The cause was cardiac arrest, said her daughter, Crystal Brakhage.
Stan Brakhage, who died in 2003, was among the most influential experimental filmmakers of the 20th century, though his work could be considered an acquired taste. He made hundreds of movies, most of them silent. They were deeply personal, sometimes elegiac, and very beautiful, though they dispensed with any recognizable narrative, often veering into complete abstraction.
For three decades, starting in the 1960s, he and Ms. Wodening lived a spartan life in a centuryold cabin in a ghost town in the Rocky Mountains called Lump Gulch, sharing it with their five children and many animals, including a pigeon named Fanny.
Brakhage captured this world in his idiosyncratic, inscrutable way, in what film critic J. Hoberman, writing in The Village Voice, described as “home movies raised to the zillionth power — silent and rhythmic, based on an invented language of percussive shifts in exposure or focus, multiple superimpositions, refracted light, and staccato camera moves.”
Ms. Wodening was the star of many of them. He filmed her delivering their first child in a bathtub in “Window Water Baby Moving” (1959), a startlingly lovely work that is considered one of his masterpieces. “Wedlock House: An Intercourse” (1959) is a kind of short horror film, with flickering images of the couple having sex interspersed with flickering shots of them having an argument.
The work didn’t sit well with feminists, who accused Brakhage of objectifying his wife. But Ms. Wodening didn’t see herself that way.
Brakhage, never totally faithful, left Ms. Wodening for another woman, and in 1987 the couple divorced. The children had left home, the cabin was sold, as were the animals, and Ms. Wodening took off in a bright yellow Honda Civic transformed so that she could live in it.
For three years she spent months at a time on the road, touring the country, camping in arroyos, mountain trails, and friends’ driveways, even working for a spell as a tour guide at an archeological site near Barstow, Calif., in the Mojave Desert.

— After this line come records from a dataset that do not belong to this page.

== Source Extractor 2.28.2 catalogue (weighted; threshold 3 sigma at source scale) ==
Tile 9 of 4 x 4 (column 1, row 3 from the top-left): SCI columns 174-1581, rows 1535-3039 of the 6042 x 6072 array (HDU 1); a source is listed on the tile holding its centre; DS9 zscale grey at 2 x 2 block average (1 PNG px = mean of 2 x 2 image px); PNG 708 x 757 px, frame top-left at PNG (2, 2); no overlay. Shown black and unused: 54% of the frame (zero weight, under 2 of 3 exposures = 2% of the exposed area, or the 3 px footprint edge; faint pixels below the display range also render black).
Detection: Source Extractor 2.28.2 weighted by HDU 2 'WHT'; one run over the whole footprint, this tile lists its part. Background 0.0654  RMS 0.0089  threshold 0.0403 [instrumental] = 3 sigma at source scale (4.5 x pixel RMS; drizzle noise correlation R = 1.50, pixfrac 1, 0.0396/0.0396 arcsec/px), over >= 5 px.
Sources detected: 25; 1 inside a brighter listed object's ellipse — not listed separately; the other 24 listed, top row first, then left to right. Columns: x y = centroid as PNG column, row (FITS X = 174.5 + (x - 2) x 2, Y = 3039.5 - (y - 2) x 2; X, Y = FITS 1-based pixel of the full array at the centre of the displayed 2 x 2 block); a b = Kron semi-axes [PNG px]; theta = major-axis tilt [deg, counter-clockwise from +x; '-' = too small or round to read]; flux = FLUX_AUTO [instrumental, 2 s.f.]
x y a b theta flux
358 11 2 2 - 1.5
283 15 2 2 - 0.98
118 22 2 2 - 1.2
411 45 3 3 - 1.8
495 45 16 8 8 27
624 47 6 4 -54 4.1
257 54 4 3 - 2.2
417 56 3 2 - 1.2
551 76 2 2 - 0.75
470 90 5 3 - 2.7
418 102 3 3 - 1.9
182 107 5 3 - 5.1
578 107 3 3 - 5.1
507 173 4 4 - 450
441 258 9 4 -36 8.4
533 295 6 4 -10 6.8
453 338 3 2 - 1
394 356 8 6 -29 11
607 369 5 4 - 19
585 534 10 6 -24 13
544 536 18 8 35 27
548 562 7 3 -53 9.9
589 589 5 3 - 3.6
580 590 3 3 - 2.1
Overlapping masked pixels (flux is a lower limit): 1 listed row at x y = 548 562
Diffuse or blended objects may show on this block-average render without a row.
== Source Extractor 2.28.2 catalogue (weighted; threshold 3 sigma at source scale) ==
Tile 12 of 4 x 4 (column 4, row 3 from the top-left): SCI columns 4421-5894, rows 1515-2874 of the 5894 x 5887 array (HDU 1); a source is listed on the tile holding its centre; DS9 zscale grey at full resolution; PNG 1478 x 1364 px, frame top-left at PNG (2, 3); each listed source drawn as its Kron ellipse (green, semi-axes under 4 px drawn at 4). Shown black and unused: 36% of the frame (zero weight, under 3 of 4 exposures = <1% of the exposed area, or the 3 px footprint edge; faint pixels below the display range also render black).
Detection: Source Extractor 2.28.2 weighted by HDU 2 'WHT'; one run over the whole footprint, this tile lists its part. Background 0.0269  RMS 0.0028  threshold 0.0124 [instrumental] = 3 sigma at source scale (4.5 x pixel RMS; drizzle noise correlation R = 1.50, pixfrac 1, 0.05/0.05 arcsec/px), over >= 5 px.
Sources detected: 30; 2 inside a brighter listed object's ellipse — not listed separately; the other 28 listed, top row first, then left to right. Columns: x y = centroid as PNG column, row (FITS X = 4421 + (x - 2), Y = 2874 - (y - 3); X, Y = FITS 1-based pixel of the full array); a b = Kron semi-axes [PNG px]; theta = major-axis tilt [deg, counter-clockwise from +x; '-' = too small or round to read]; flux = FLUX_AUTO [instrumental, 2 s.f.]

“Driveabout,” a 2016 account of that time from Sockwood Press, one of the small presses that has published her work over the years, is charming, funny, and often quite profound, like Henry David Thoreau but spiced with mild profanity and more drama, as Ms. Wodening faced perils as a single woman sleeping in truck stops, camping near sketchy characters, and nursing an old friend through delirium tremens.
In this and other works, she came into her own. Her voice was as engaging and charming as her former husband’s was abstruse. Steve Clay, a founder of Granary Books in New York City, a small publishing house that is devoted to poetry and art books and that has put out works by Ms. Wodening, recalled his expectation that the wife of Brakhage would be more “formally experimental” in her writing. “Instead, it was sort of folksy and straightforward,” he wrote in an email.
To film buffs, however, Ms. Wodening remained a mythic figure — an “Enigmatic Character in Film History” as one radio program described her in a headline.
She was born Mary Jane Collom on Sept. 7, 1936, in Chicago, and grew up in Fraser, Colo.Her parents, Harry and Margaret (Jack) Collom, were teachers at the local school, where Harry was also the principal.
When she met Brakhage, “we were adolescent wrecks,” she told an audience a few years ago at Los Angeles Filmforum, a showcase for experimental movies. They married in 1957.
For most of her adult life, she was Jane Brakhage. When she returned from her car travels, transformed, she changed her name. She settled on Wodening, meaning child of Woden, the Anglo-Saxon god; since her family lineage stretched back to the early Britons, it felt somehow appropriate, she said. And she bought property near Eldora, Colo., about 20 miles west of Boulder, a mountainous site where she lived in a Hobbit-like shack with no electricity or running water — but thousands of books and a typewriter.
In addition to her daughter, Crystal, Ms. Wodening leaves her daughters Myrrena Schwegmann and Neowyn Bartek; her sons, Bearthm and Rarc Brakhage; 14 grandchildren; and six great-grandchildren.